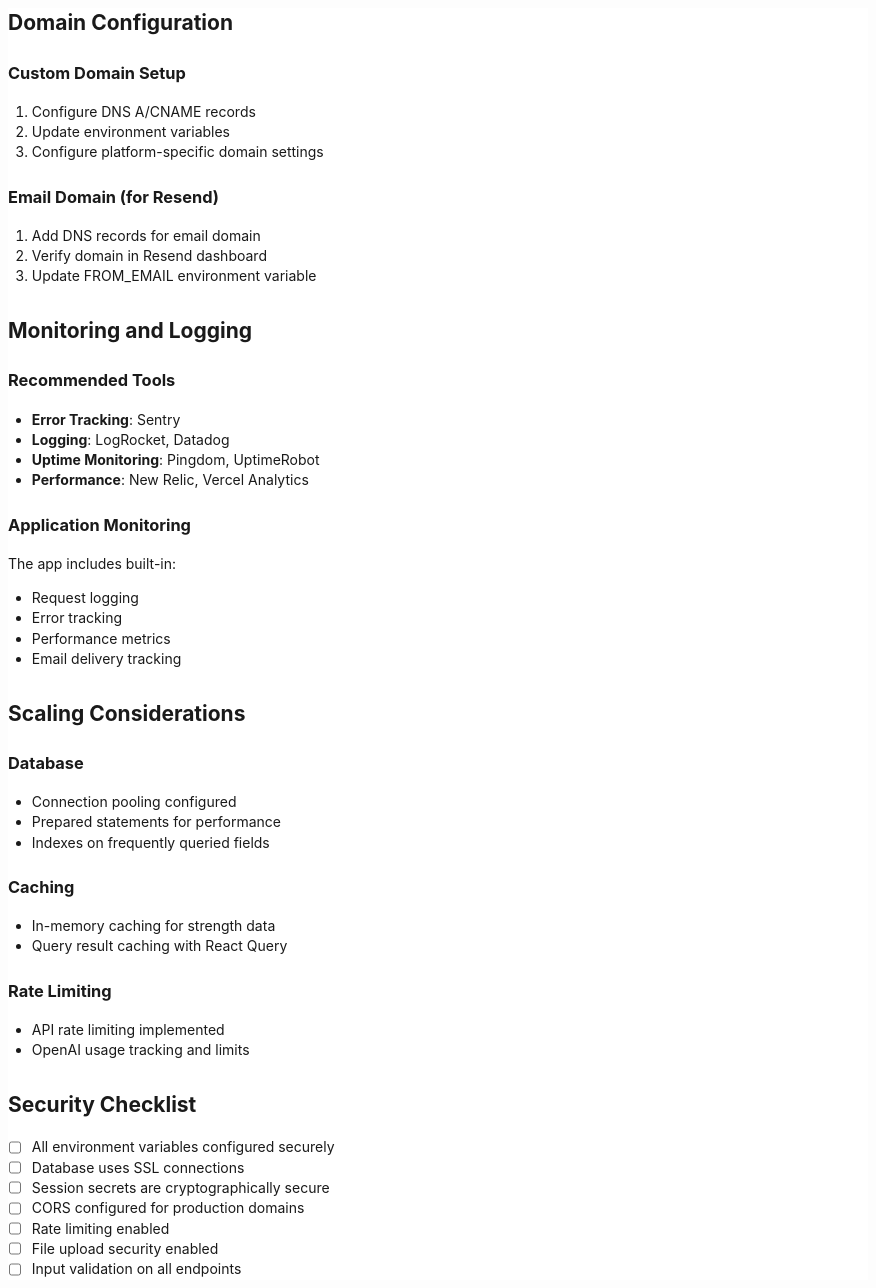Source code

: ## Domain Configuration

### Custom Domain Setup
1. Configure DNS A/CNAME records
2. Update environment variables
3. Configure platform-specific domain settings

### Email Domain (for Resend)
1. Add DNS records for email domain
2. Verify domain in Resend dashboard
3. Update FROM_EMAIL environment variable

## Monitoring and Logging

### Recommended Tools
- **Error Tracking**: Sentry
- **Logging**: LogRocket, Datadog
- **Uptime Monitoring**: Pingdom, UptimeRobot
- **Performance**: New Relic, Vercel Analytics

### Application Monitoring
The app includes built-in:
- Request logging
- Error tracking
- Performance metrics
- Email delivery tracking

## Scaling Considerations

### Database
- Connection pooling configured
- Prepared statements for performance
- Indexes on frequently queried fields

### Caching
- In-memory caching for strength data
- Query result caching with React Query

### Rate Limiting
- API rate limiting implemented
- OpenAI usage tracking and limits

## Security Checklist

- [ ] All environment variables configured securely
- [ ] Database uses SSL connections
- [ ] Session secrets are cryptographically secure
- [ ] CORS configured for production domains
- [ ] Rate limiting enabled
- [ ] File upload security enabled
- [ ] Input validation on all endpoints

[Directions for this task] Without copying any images, transcribe the records exactly as they stand.

[Answer for this exercise]
Source code

: ## Domain Configuration

### Custom Domain Setup
1. Configure DNS A/CNAME records
2. Update environment variables
3. Configure platform-specific domain settings

### Email Domain (for Resend)
1. Add DNS records for email domain
2. Verify domain in Resend dashboard
3. Update FROM_EMAIL environment variable

## Monitoring and Logging

### Recommended Tools
- **Error Tracking**: Sentry
- **Logging**: LogRocket, Datadog
- **Uptime Monitoring**: Pingdom, UptimeRobot
- **Performance**: New Relic, Vercel Analytics

### Application Monitoring
The app includes built-in:
- Request logging
- Error tracking
- Performance metrics
- Email delivery tracking

## Scaling Considerations

### Database
- Connection pooling configured
- Prepared statements for performance
- Indexes on frequently queried fields

### Caching
- In-memory caching for strength data
- Query result caching with React Query

### Rate Limiting
- API rate limiting implemented
- OpenAI usage tracking and limits

## Security Checklist

- [ ] All environment variables configured securely
- [ ] Database uses SSL connections
- [ ] Session secrets are cryptographically secure
- [ ] CORS configured for production domains
- [ ] Rate limiting enabled
- [ ] File upload security enabled
- [ ] Input validation on all endpoints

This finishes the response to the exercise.